━━ Text block
Sri Krishna Maya () is a 1958 Indian Telugu-language Hindu mythological film, produced by K. B. Nagabhushanam under the Sri Raja Rajeswari Film Company banner and directed by C. S. Rao. It stars Akkineni Nageswara Rao and Jamuna, with music composed by T. V. Raju. The film is based on Varanasi Seetarama Sastry's Narada Samsaram (drama).

The film was dubbed as Tamil movie Naradar Kalyanam which was released in 1959. K. Devanarayanan and G. S. Manian wrote the dialogues. The music was composed by M. Ranga Rao while the lyrics were penned by Papanasam Sivan, Thanjai N. Ramaiah Dass, Kuyilan and K. Devanarayanan.
━━━━
━━ Data section
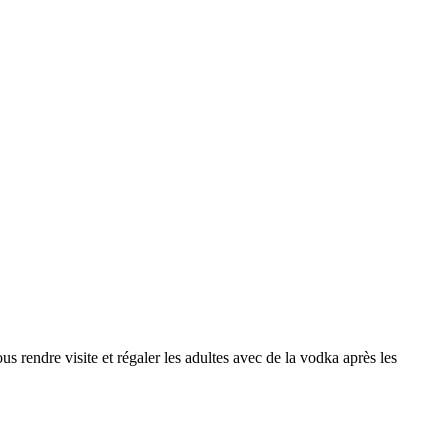
us rendre visite et régaler les adultes avec de la vodka après les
━━━━
- [Task]:
Copy the Sri Krishna Maya film text above word for word, from its first sentence to its last.

- [Result of the exercise]:
Sri Krishna Maya () is a 1958 Indian Telugu-language Hindu mythological film, produced by K. B. Nagabhushanam under the Sri Raja Rajeswari Film Company banner and directed by C. S. Rao. It stars Akkineni Nageswara Rao and Jamuna, with music composed by T. V. Raju. The film is based on Varanasi Seetarama Sastry's Narada Samsaram (drama).

The film was dubbed as Tamil movie Naradar Kalyanam which was released in 1959. K. Devanarayanan and G. S. Manian wrote the dialogues. The music was composed by M. Ranga Rao while the lyrics were penned by Papanasam Sivan, Thanjai N. Ramaiah Dass, Kuyilan and K. Devanarayanan.